DATASET ENTRIES Block Start

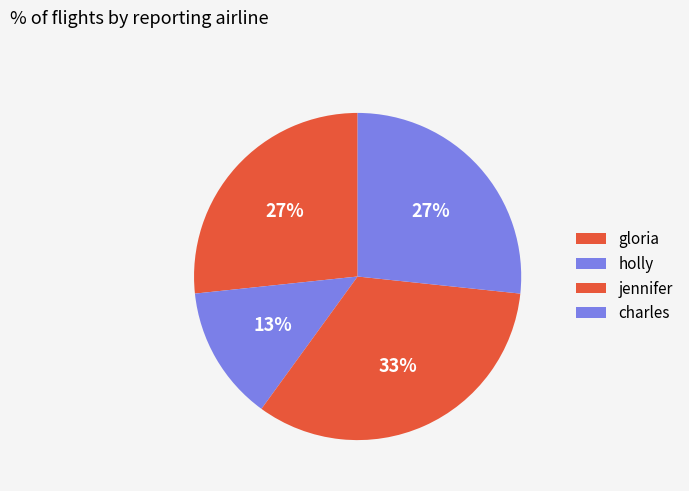

To the nearest percent, what percentage of the pie is charles?

27%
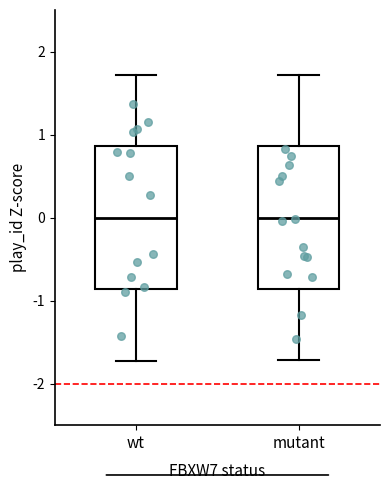

Where does the lower whisker of the box for wt end on the y-axis? The values are not printed on the chart, so give them approximately, as read against the axis.

-1.7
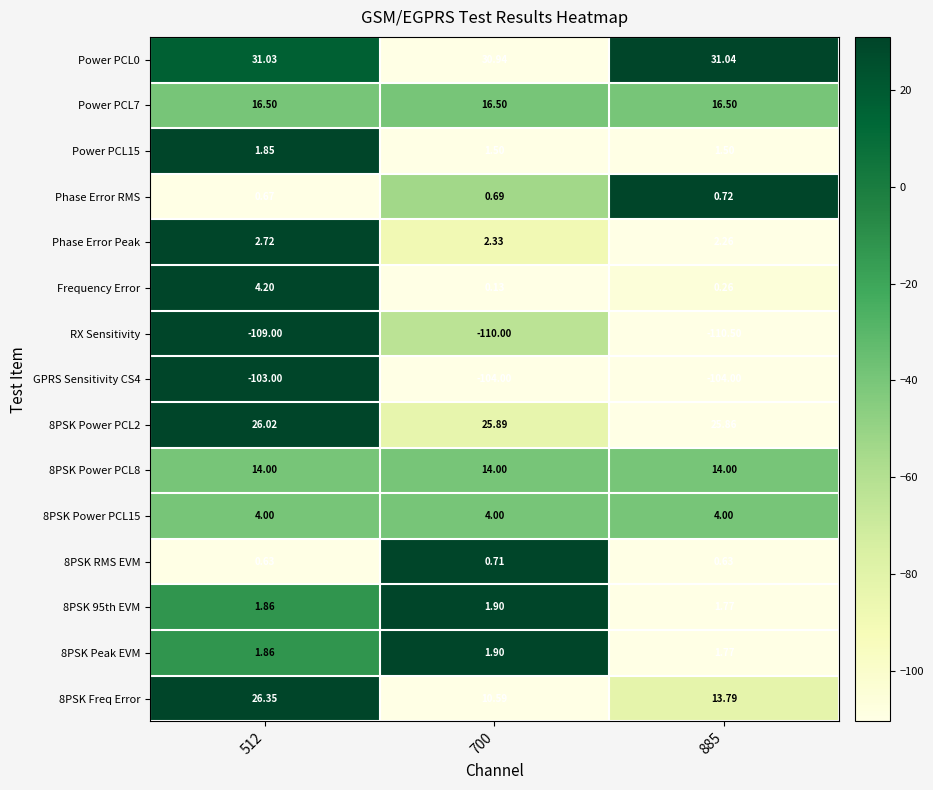

How many series are shown in this chart?

15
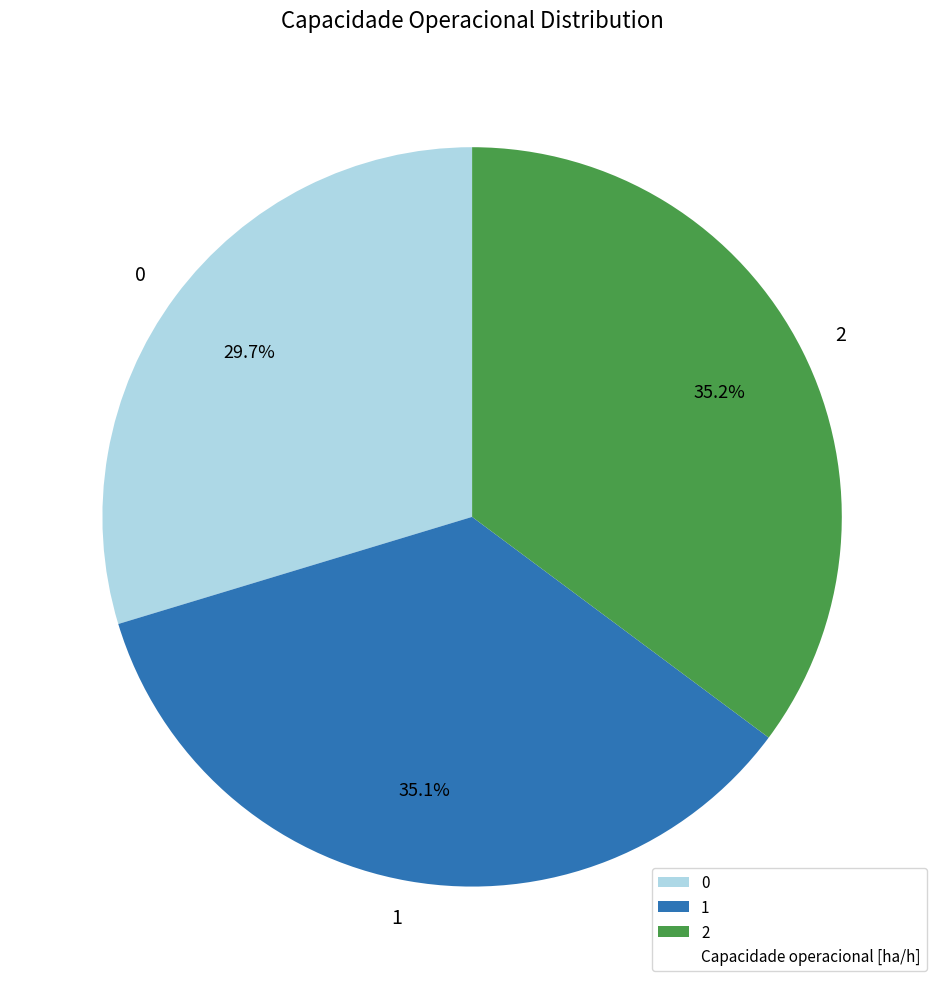

Is 2 the majority of the pie?

No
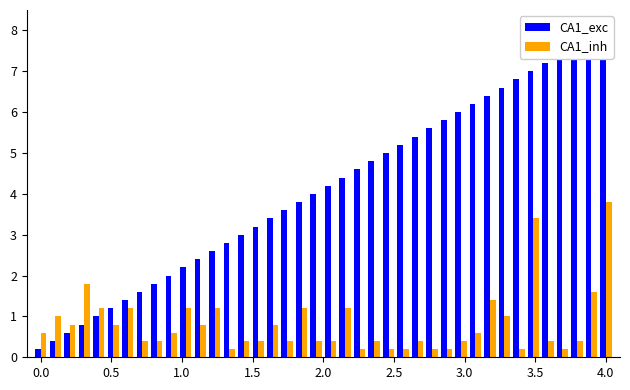

What is the maximum value for CA1_inh?

3.8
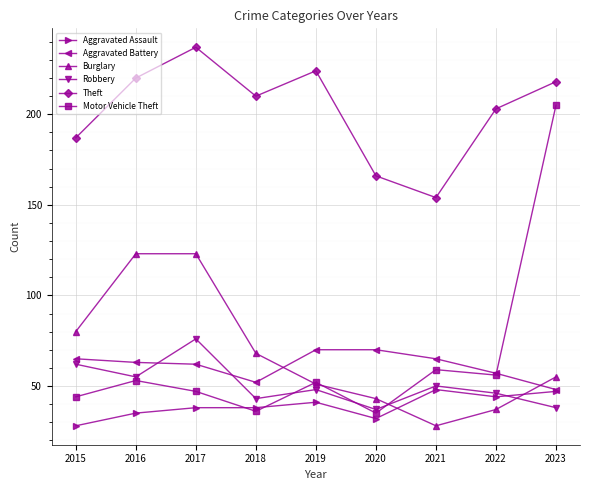

Which series ends up on top after the final intersection of Motor Vehicle Theft and Burglary?

Motor Vehicle Theft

DATASET ENTRIES Block End

WORK TO COMPLETE - Retype all the rows above word for word, leaving out the pictures.

RESPONSE AREA -
To the nearest percent, what percentage of the pie is charles?

27%

Where does the lower whisker of the box for wt end on the y-axis? The values are not printed on the chart, so give them approximately, as read against the axis.

-1.7

How many series are shown in this chart?

15

Is 2 the majority of the pie?

No

What is the maximum value for CA1_inh?

3.8

Which series ends up on top after the final intersection of Motor Vehicle Theft and Burglary?

Motor Vehicle Theft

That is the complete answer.